Figure 5: Finished storyboards in cinematic 2
Storyboards can end up being as simple or as detailed as you want them to be, and don’t necessarily have to replicate the style of the final animation. They can be simple outlines, fully coloured, or even drawn with stick figures. For Quench, we decided to go somewhere in the middle.
At this point, it’s probably worth mentioning that the visuals for all of the cinematics in Quench are such that they are supposed to look as though they’re drawings on cave walls, but of course in Hexels style!
For those of you who don’t know about Hexels, many aspects of Quench are being made using this program.
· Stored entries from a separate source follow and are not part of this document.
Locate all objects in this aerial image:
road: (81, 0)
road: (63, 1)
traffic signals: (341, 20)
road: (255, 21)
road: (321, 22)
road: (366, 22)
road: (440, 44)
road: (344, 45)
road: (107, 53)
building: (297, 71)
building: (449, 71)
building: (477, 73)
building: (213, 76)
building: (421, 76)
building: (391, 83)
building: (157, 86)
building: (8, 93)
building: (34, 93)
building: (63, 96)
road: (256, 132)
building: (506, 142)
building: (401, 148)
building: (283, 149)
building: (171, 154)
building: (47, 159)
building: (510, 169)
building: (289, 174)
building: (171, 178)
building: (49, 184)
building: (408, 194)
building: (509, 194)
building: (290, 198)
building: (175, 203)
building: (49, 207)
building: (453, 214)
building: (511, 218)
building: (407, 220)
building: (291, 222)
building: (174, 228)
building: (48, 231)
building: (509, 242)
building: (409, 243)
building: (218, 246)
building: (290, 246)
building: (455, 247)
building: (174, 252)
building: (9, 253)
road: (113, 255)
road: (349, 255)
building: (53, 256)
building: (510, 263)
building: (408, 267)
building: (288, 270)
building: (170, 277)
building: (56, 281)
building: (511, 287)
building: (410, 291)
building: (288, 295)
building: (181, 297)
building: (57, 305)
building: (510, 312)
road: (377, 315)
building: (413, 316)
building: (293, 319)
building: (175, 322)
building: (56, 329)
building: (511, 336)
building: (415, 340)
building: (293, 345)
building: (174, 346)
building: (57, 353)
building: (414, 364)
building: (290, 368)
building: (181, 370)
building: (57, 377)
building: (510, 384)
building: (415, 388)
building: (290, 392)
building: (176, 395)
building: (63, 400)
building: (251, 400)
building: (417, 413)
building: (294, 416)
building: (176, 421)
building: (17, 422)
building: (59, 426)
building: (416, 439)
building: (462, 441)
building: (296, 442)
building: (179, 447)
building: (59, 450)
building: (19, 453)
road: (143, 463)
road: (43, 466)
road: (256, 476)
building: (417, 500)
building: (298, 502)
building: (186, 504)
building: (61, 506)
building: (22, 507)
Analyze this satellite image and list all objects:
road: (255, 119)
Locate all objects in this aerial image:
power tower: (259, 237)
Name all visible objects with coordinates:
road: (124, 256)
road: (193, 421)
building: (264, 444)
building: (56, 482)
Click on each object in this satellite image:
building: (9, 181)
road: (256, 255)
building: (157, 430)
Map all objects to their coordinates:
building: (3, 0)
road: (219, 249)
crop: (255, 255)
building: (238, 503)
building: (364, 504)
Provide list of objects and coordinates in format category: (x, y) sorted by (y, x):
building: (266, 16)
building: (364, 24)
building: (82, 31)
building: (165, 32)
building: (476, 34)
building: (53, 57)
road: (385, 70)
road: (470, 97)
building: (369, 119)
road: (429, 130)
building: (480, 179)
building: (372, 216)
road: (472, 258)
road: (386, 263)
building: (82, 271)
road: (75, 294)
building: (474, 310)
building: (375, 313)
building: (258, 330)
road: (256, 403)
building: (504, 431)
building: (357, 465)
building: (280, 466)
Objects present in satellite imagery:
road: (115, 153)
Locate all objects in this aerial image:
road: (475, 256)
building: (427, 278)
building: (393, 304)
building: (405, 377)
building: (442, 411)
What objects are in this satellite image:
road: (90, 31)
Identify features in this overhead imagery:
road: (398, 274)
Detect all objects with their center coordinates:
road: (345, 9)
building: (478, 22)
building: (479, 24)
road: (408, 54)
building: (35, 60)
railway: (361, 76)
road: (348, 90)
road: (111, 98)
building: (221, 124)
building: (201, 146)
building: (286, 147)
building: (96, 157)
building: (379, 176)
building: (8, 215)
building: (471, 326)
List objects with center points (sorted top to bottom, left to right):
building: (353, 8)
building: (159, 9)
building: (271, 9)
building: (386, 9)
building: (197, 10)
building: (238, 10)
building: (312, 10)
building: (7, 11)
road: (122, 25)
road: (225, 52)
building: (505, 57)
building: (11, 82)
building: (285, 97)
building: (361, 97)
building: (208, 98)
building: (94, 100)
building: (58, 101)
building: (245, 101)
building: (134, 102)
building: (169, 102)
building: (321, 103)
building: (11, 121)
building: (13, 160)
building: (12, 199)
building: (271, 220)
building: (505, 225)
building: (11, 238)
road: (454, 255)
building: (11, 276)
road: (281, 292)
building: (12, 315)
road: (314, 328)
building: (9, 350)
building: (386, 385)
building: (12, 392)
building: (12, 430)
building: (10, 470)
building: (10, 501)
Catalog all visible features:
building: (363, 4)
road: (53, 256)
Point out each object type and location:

While we are using Hexels in many different ways, in terms of the 2D art, we are using it to paint using different shapes such as hexagons (hexels) and triangles (trixels), instead of the typical square (pixel) found in programs like Photoshop. This gives the art a distinct look.
Figure 6: Some preliminary art made in Hexels showing the Western Elder tree and some animals on the cave wall texture (not a finished product!)
Because all of the final art work for the cinematics will be made by painting with trixels, we decided to go fairly simple for the storyboards (since it’s impossible to exactly mimic the trixel look while drawing by hand).
I did however want to mimic slightly the shapes that will be produced using trixels, and so you can see that the animals and trees are drawn to appear slightly blocky. To make the process faster, I created templates for the animals and trees beforehand so I could trace them quickly into the scene.
Figure 7: Comparison of storyboarded and trixeled springbok and tree (left) and some tree and animal templates used for storyboarding (right)
After the storyboards are complete, the next step is to time everything out and make a simple animatic. An animatic is a preliminary version of the animation (you basically edit together all the storyboards to create a simple animated video).
This gives us a glimpse at what the final product will be, with the narration in place, without going into too much detail (and before we have to make all the art assets in Hexels). This will let us make changes more easily before we create all the final art and assemble the final cinematic.